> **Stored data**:

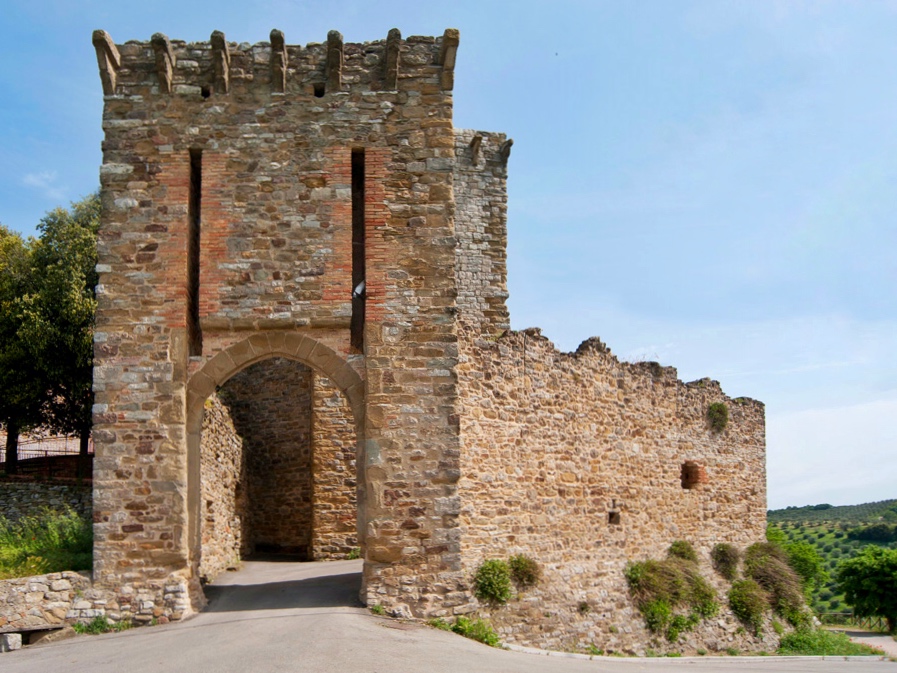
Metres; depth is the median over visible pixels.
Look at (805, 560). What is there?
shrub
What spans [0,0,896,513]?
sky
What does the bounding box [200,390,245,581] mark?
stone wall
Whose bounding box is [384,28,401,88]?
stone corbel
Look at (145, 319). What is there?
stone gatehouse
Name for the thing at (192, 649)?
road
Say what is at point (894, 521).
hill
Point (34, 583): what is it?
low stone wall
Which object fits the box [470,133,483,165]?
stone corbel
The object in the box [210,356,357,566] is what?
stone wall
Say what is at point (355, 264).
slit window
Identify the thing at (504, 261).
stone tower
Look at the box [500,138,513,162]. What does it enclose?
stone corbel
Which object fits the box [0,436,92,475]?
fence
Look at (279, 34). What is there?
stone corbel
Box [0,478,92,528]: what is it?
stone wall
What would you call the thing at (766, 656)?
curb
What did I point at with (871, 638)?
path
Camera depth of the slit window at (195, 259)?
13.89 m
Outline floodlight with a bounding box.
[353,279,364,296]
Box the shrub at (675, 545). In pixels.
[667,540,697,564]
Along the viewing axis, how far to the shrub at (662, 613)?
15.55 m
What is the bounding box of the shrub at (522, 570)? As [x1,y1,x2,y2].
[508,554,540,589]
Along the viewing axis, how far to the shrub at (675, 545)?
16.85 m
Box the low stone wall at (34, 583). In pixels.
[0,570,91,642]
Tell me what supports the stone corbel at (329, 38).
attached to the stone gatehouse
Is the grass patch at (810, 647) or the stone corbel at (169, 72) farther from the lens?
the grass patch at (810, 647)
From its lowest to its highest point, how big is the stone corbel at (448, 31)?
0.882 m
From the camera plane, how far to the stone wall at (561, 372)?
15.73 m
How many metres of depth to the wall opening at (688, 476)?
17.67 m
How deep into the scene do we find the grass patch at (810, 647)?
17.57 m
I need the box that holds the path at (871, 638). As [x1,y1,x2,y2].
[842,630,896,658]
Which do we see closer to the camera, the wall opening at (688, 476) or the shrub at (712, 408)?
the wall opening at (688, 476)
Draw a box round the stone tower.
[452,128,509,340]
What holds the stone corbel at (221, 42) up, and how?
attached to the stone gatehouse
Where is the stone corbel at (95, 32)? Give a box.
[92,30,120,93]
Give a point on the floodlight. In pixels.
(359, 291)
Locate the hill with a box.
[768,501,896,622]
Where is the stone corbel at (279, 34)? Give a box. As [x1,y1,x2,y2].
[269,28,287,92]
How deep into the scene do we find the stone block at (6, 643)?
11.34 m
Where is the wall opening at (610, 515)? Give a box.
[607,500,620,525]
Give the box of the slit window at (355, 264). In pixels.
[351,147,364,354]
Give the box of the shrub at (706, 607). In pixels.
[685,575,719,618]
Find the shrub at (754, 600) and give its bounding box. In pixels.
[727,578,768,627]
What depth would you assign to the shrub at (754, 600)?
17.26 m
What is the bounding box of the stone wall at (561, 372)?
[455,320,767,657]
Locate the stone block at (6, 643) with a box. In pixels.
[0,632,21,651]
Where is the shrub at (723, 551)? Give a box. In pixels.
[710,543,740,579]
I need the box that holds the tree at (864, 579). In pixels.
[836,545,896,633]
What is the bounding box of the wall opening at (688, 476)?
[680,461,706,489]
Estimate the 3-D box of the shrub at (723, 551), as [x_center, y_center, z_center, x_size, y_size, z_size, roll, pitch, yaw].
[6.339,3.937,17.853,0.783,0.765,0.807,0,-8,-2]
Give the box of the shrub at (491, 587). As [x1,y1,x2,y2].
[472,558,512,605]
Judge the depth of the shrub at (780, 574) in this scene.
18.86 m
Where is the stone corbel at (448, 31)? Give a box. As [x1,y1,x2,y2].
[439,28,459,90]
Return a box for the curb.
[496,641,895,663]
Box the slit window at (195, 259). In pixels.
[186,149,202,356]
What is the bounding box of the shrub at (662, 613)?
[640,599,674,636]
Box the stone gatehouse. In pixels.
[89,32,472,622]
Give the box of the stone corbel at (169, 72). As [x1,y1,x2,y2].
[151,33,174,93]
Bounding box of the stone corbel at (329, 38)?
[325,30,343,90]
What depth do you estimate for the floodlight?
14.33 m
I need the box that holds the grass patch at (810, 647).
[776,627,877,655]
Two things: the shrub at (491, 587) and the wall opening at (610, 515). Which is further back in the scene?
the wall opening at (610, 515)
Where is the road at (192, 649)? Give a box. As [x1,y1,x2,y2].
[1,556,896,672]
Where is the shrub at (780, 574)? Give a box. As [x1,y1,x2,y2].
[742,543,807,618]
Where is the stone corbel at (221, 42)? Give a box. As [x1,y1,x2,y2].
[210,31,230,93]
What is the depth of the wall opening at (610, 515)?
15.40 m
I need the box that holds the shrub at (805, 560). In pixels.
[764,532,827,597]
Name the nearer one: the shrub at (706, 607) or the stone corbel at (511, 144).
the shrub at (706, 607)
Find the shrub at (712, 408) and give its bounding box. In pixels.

> **What you are asked to do**:
Reproduce each entry precisely; the pictures stay out.

> **Answer**:
Metres; depth is the median over visible pixels.
Look at (805, 560). What is there?
shrub
What spans [0,0,896,513]?
sky
What does the bounding box [200,390,245,581] mark?
stone wall
Whose bounding box is [384,28,401,88]?
stone corbel
Look at (145, 319). What is there?
stone gatehouse
Name for the thing at (192, 649)?
road
Say what is at point (894, 521).
hill
Point (34, 583): what is it?
low stone wall
Which object fits the box [470,133,483,165]?
stone corbel
The object in the box [210,356,357,566] is what?
stone wall
Say what is at point (355, 264).
slit window
Identify the thing at (504, 261).
stone tower
Look at the box [500,138,513,162]. What does it enclose?
stone corbel
Which object fits the box [0,436,92,475]?
fence
Look at (279, 34). What is there?
stone corbel
Box [0,478,92,528]: what is it?
stone wall
What would you call the thing at (766, 656)?
curb
What did I point at with (871, 638)?
path
Camera depth of the slit window at (195, 259)?
13.89 m
Outline floodlight with a bounding box.
[353,279,364,296]
Box the shrub at (675, 545). In pixels.
[667,540,697,564]
Along the viewing axis, how far to the shrub at (662, 613)?
15.55 m
What is the bounding box of the shrub at (522, 570)? As [x1,y1,x2,y2].
[508,554,540,589]
Along the viewing axis, how far to the shrub at (675, 545)?
16.85 m
Box the low stone wall at (34, 583). In pixels.
[0,570,91,642]
Tell me what supports the stone corbel at (329, 38).
attached to the stone gatehouse
Is the grass patch at (810, 647) or the stone corbel at (169, 72) farther from the lens?
the grass patch at (810, 647)
From its lowest to its highest point, how big is the stone corbel at (448, 31)?
0.882 m
From the camera plane, how far to the stone wall at (561, 372)?
15.73 m
How many metres of depth to the wall opening at (688, 476)?
17.67 m
How deep into the scene do we find the grass patch at (810, 647)?
17.57 m
I need the box that holds the path at (871, 638). As [x1,y1,x2,y2].
[842,630,896,658]
Which do we see closer to the camera, the wall opening at (688, 476) or the shrub at (712, 408)?
the wall opening at (688, 476)
Draw a box round the stone tower.
[452,128,509,340]
What holds the stone corbel at (221, 42) up, and how?
attached to the stone gatehouse
Where is the stone corbel at (95, 32)? Give a box.
[92,30,120,93]
Give a point on the floodlight. In pixels.
(359, 291)
Locate the hill with a box.
[768,501,896,622]
Where is the stone corbel at (279, 34)? Give a box. As [x1,y1,x2,y2].
[269,28,287,92]
How deep into the scene do we find the stone block at (6, 643)?
11.34 m
Where is the wall opening at (610, 515)? Give a box.
[607,500,620,525]
Give the box of the slit window at (355, 264). In pixels.
[351,147,364,354]
Give the box of the shrub at (706, 607). In pixels.
[685,575,719,618]
Find the shrub at (754, 600) and give its bounding box. In pixels.
[727,578,768,627]
What depth would you assign to the shrub at (754, 600)?
17.26 m
What is the bounding box of the stone wall at (561, 372)?
[455,320,767,657]
Locate the stone block at (6, 643) with a box. In pixels.
[0,632,21,651]
Where is the shrub at (723, 551)? Give a box. In pixels.
[710,543,740,579]
I need the box that holds the tree at (864, 579). In pixels.
[836,545,896,633]
What is the bounding box of the wall opening at (688, 476)?
[680,461,706,489]
Estimate the 3-D box of the shrub at (723, 551), as [x_center, y_center, z_center, x_size, y_size, z_size, roll, pitch, yaw].
[6.339,3.937,17.853,0.783,0.765,0.807,0,-8,-2]
Give the box of the shrub at (491, 587). As [x1,y1,x2,y2].
[472,558,512,605]
Judge the depth of the shrub at (780, 574) in this scene.
18.86 m
Where is the stone corbel at (448, 31)? Give a box. As [x1,y1,x2,y2].
[439,28,459,90]
Return a box for the curb.
[496,641,895,663]
Box the slit window at (195, 259). In pixels.
[186,149,202,356]
What is the bounding box of the shrub at (662, 613)?
[640,599,674,636]
Box the stone gatehouse. In pixels.
[89,32,472,622]
Give the box of the stone corbel at (169, 72). As [x1,y1,x2,y2].
[151,33,174,93]
Bounding box of the stone corbel at (329, 38)?
[325,30,343,90]
What depth do you estimate for the floodlight?
14.33 m
I need the box that holds the grass patch at (810, 647).
[776,627,877,655]
Two things: the shrub at (491, 587) and the wall opening at (610, 515). Which is further back in the scene?
the wall opening at (610, 515)
Where is the road at (192, 649)? Give a box. As [x1,y1,x2,y2].
[1,556,896,672]
Where is the shrub at (780, 574)? Give a box. As [x1,y1,x2,y2].
[742,543,807,618]
Where is the stone corbel at (221, 42)? Give a box. As [x1,y1,x2,y2].
[210,31,230,93]
What is the depth of the wall opening at (610, 515)?
15.40 m
I need the box that holds the shrub at (805, 560). In pixels.
[764,532,827,597]
Name the nearer one: the shrub at (706, 607) or the stone corbel at (511, 144).
the shrub at (706, 607)
Find the shrub at (712, 408) and give its bounding box. In pixels.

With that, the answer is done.